_What this task involves_
Repeat all of the entries below word for word, keeping every line unchanged and in the same order.

_Provided information_
★ ★ ★ ★ ★

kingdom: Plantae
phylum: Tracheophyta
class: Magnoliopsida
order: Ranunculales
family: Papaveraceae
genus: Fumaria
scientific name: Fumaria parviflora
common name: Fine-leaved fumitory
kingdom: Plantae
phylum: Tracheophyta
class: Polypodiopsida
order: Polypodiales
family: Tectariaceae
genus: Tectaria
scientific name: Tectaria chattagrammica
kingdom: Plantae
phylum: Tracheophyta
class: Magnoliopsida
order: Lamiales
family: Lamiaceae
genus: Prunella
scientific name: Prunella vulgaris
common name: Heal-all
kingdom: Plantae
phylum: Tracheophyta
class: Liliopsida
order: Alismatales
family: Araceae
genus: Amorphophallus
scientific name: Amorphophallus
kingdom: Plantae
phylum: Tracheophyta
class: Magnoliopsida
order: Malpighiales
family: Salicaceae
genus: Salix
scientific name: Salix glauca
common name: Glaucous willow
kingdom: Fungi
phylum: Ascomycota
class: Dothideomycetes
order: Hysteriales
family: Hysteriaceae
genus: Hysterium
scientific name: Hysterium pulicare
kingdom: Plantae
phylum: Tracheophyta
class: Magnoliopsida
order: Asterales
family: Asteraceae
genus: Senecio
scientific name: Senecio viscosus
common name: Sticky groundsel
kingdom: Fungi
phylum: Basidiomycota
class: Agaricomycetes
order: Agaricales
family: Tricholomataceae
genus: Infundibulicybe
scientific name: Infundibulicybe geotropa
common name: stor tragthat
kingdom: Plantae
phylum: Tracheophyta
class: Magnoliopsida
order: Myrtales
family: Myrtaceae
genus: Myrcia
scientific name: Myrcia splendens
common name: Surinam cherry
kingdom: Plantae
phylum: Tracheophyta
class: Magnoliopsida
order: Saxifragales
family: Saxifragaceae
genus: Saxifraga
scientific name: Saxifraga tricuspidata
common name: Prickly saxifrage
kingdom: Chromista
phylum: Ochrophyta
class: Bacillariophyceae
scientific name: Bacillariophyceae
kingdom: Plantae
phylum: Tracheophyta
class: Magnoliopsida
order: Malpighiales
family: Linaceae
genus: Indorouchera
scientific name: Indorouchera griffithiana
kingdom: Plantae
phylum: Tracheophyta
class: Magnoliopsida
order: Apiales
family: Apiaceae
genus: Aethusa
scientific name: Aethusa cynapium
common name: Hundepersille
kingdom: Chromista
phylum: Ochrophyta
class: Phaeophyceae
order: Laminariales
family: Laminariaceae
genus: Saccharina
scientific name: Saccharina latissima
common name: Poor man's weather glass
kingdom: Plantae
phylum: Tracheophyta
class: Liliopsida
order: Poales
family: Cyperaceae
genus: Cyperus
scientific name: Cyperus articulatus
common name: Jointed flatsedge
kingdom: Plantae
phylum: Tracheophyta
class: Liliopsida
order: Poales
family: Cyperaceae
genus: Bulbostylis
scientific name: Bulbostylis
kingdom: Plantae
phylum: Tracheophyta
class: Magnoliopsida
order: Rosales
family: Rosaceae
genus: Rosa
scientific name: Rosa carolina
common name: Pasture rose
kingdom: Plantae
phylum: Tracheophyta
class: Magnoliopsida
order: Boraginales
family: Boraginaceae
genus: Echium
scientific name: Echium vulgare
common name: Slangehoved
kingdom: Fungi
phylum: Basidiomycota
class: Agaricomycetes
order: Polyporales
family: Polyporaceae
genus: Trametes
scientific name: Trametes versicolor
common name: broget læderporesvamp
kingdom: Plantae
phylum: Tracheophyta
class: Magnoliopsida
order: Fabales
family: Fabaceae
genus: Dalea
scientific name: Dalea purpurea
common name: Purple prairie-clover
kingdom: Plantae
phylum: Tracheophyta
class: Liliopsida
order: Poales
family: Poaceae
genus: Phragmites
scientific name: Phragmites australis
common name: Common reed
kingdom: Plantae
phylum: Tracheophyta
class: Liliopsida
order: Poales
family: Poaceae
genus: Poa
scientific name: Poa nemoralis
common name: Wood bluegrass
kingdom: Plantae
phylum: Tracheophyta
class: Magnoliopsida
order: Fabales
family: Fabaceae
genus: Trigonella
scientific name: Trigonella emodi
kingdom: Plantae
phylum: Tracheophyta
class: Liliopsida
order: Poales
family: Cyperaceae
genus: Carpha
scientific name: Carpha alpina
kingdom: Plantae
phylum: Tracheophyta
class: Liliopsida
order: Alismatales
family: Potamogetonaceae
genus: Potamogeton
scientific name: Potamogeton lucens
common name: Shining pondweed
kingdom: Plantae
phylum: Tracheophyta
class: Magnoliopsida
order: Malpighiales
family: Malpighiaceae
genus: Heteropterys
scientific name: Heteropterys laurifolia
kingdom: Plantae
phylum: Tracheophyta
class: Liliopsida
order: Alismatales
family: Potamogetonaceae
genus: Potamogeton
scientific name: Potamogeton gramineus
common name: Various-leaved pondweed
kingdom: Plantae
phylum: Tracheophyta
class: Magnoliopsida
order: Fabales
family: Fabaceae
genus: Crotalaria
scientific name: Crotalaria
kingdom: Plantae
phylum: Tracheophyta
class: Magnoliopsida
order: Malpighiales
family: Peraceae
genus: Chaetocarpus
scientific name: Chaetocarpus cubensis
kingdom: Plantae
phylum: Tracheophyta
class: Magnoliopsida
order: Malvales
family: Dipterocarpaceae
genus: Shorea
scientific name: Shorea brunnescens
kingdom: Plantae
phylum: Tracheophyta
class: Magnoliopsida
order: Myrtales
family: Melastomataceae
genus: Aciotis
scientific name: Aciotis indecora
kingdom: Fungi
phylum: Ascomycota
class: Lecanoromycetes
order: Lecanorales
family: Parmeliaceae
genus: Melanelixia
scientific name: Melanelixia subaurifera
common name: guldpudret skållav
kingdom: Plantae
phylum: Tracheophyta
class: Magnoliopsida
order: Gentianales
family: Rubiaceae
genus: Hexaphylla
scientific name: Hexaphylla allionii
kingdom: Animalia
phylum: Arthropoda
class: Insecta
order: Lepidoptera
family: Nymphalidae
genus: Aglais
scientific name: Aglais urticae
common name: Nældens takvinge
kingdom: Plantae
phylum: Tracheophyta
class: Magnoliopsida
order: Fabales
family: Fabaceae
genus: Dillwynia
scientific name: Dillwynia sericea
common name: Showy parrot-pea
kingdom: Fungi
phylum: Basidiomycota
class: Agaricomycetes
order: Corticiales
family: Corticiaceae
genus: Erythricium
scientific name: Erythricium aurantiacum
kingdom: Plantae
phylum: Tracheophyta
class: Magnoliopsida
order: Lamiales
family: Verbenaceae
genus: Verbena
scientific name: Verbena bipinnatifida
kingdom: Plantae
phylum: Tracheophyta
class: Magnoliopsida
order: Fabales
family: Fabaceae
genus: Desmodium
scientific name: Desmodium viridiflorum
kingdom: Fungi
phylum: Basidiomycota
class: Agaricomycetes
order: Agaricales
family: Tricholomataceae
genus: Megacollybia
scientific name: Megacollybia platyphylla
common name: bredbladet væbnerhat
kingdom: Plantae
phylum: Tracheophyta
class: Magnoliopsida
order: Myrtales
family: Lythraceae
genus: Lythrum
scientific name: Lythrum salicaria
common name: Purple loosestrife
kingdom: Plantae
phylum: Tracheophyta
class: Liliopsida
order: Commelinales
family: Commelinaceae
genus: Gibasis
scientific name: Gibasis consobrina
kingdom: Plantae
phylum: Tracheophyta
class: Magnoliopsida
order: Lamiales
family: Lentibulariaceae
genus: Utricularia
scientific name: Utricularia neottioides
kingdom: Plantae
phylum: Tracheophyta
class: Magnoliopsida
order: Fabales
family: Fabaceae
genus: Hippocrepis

★ ★ ★ ★ ★

_Answer to the task_
kingdom: Plantae
phylum: Tracheophyta
class: Magnoliopsida
order: Ranunculales
family: Papaveraceae
genus: Fumaria
scientific name: Fumaria parviflora
common name: Fine-leaved fumitory
kingdom: Plantae
phylum: Tracheophyta
class: Polypodiopsida
order: Polypodiales
family: Tectariaceae
genus: Tectaria
scientific name: Tectaria chattagrammica
kingdom: Plantae
phylum: Tracheophyta
class: Magnoliopsida
order: Lamiales
family: Lamiaceae
genus: Prunella
scientific name: Prunella vulgaris
common name: Heal-all
kingdom: Plantae
phylum: Tracheophyta
class: Liliopsida
order: Alismatales
family: Araceae
genus: Amorphophallus
scientific name: Amorphophallus
kingdom: Plantae
phylum: Tracheophyta
class: Magnoliopsida
order: Malpighiales
family: Salicaceae
genus: Salix
scientific name: Salix glauca
common name: Glaucous willow
kingdom: Fungi
phylum: Ascomycota
class: Dothideomycetes
order: Hysteriales
family: Hysteriaceae
genus: Hysterium
scientific name: Hysterium pulicare
kingdom: Plantae
phylum: Tracheophyta
class: Magnoliopsida
order: Asterales
family: Asteraceae
genus: Senecio
scientific name: Senecio viscosus
common name: Sticky groundsel
kingdom: Fungi
phylum: Basidiomycota
class: Agaricomycetes
order: Agaricales
family: Tricholomataceae
genus: Infundibulicybe
scientific name: Infundibulicybe geotropa
common name: stor tragthat
kingdom: Plantae
phylum: Tracheophyta
class: Magnoliopsida
order: Myrtales
family: Myrtaceae
genus: Myrcia
scientific name: Myrcia splendens
common name: Surinam cherry
kingdom: Plantae
phylum: Tracheophyta
class: Magnoliopsida
order: Saxifragales
family: Saxifragaceae
genus: Saxifraga
scientific name: Saxifraga tricuspidata
common name: Prickly saxifrage
kingdom: Chromista
phylum: Ochrophyta
class: Bacillariophyceae
scientific name: Bacillariophyceae
kingdom: Plantae
phylum: Tracheophyta
class: Magnoliopsida
order: Malpighiales
family: Linaceae
genus: Indorouchera
scientific name: Indorouchera griffithiana
kingdom: Plantae
phylum: Tracheophyta
class: Magnoliopsida
order: Apiales
family: Apiaceae
genus: Aethusa
scientific name: Aethusa cynapium
common name: Hundepersille
kingdom: Chromista
phylum: Ochrophyta
class: Phaeophyceae
order: Laminariales
family: Laminariaceae
genus: Saccharina
scientific name: Saccharina latissima
common name: Poor man's weather glass
kingdom: Plantae
phylum: Tracheophyta
class: Liliopsida
order: Poales
family: Cyperaceae
genus: Cyperus
scientific name: Cyperus articulatus
common name: Jointed flatsedge
kingdom: Plantae
phylum: Tracheophyta
class: Liliopsida
order: Poales
family: Cyperaceae
genus: Bulbostylis
scientific name: Bulbostylis
kingdom: Plantae
phylum: Tracheophyta
class: Magnoliopsida
order: Rosales
family: Rosaceae
genus: Rosa
scientific name: Rosa carolina
common name: Pasture rose
kingdom: Plantae
phylum: Tracheophyta
class: Magnoliopsida
order: Boraginales
family: Boraginaceae
genus: Echium
scientific name: Echium vulgare
common name: Slangehoved
kingdom: Fungi
phylum: Basidiomycota
class: Agaricomycetes
order: Polyporales
family: Polyporaceae
genus: Trametes
scientific name: Trametes versicolor
common name: broget læderporesvamp
kingdom: Plantae
phylum: Tracheophyta
class: Magnoliopsida
order: Fabales
family: Fabaceae
genus: Dalea
scientific name: Dalea purpurea
common name: Purple prairie-clover
kingdom: Plantae
phylum: Tracheophyta
class: Liliopsida
order: Poales
family: Poaceae
genus: Phragmites
scientific name: Phragmites australis
common name: Common reed
kingdom: Plantae
phylum: Tracheophyta
class: Liliopsida
order: Poales
family: Poaceae
genus: Poa
scientific name: Poa nemoralis
common name: Wood bluegrass
kingdom: Plantae
phylum: Tracheophyta
class: Magnoliopsida
order: Fabales
family: Fabaceae
genus: Trigonella
scientific name: Trigonella emodi
kingdom: Plantae
phylum: Tracheophyta
class: Liliopsida
order: Poales
family: Cyperaceae
genus: Carpha
scientific name: Carpha alpina
kingdom: Plantae
phylum: Tracheophyta
class: Liliopsida
order: Alismatales
family: Potamogetonaceae
genus: Potamogeton
scientific name: Potamogeton lucens
common name: Shining pondweed
kingdom: Plantae
phylum: Tracheophyta
class: Magnoliopsida
order: Malpighiales
family: Malpighiaceae
genus: Heteropterys
scientific name: Heteropterys laurifolia
kingdom: Plantae
phylum: Tracheophyta
class: Liliopsida
order: Alismatales
family: Potamogetonaceae
genus: Potamogeton
scientific name: Potamogeton gramineus
common name: Various-leaved pondweed
kingdom: Plantae
phylum: Tracheophyta
class: Magnoliopsida
order: Fabales
family: Fabaceae
genus: Crotalaria
scientific name: Crotalaria
kingdom: Plantae
phylum: Tracheophyta
class: Magnoliopsida
order: Malpighiales
family: Peraceae
genus: Chaetocarpus
scientific name: Chaetocarpus cubensis
kingdom: Plantae
phylum: Tracheophyta
class: Magnoliopsida
order: Malvales
family: Dipterocarpaceae
genus: Shorea
scientific name: Shorea brunnescens
kingdom: Plantae
phylum: Tracheophyta
class: Magnoliopsida
order: Myrtales
family: Melastomataceae
genus: Aciotis
scientific name: Aciotis indecora
kingdom: Fungi
phylum: Ascomycota
class: Lecanoromycetes
order: Lecanorales
family: Parmeliaceae
genus: Melanelixia
scientific name: Melanelixia subaurifera
common name: guldpudret skållav
kingdom: Plantae
phylum: Tracheophyta
class: Magnoliopsida
order: Gentianales
family: Rubiaceae
genus: Hexaphylla
scientific name: Hexaphylla allionii
kingdom: Animalia
phylum: Arthropoda
class: Insecta
order: Lepidoptera
family: Nymphalidae
genus: Aglais
scientific name: Aglais urticae
common name: Nældens takvinge
kingdom: Plantae
phylum: Tracheophyta
class: Magnoliopsida
order: Fabales
family: Fabaceae
genus: Dillwynia
scientific name: Dillwynia sericea
common name: Showy parrot-pea
kingdom: Fungi
phylum: Basidiomycota
class: Agaricomycetes
order: Corticiales
family: Corticiaceae
genus: Erythricium
scientific name: Erythricium aurantiacum
kingdom: Plantae
phylum: Tracheophyta
class: Magnoliopsida
order: Lamiales
family: Verbenaceae
genus: Verbena
scientific name: Verbena bipinnatifida
kingdom: Plantae
phylum: Tracheophyta
class: Magnoliopsida
order: Fabales
family: Fabaceae
genus: Desmodium
scientific name: Desmodium viridiflorum
kingdom: Fungi
phylum: Basidiomycota
class: Agaricomycetes
order: Agaricales
family: Tricholomataceae
genus: Megacollybia
scientific name: Megacollybia platyphylla
common name: bredbladet væbnerhat
kingdom: Plantae
phylum: Tracheophyta
class: Magnoliopsida
order: Myrtales
family: Lythraceae
genus: Lythrum
scientific name: Lythrum salicaria
common name: Purple loosestrife
kingdom: Plantae
phylum: Tracheophyta
class: Liliopsida
order: Commelinales
family: Commelinaceae
genus: Gibasis
scientific name: Gibasis consobrina
kingdom: Plantae
phylum: Tracheophyta
class: Magnoliopsida
order: Lamiales
family: Lentibulariaceae
genus: Utricularia
scientific name: Utricularia neottioides
kingdom: Plantae
phylum: Tracheophyta
class: Magnoliopsida
order: Fabales
family: Fabaceae
genus: Hippocrepis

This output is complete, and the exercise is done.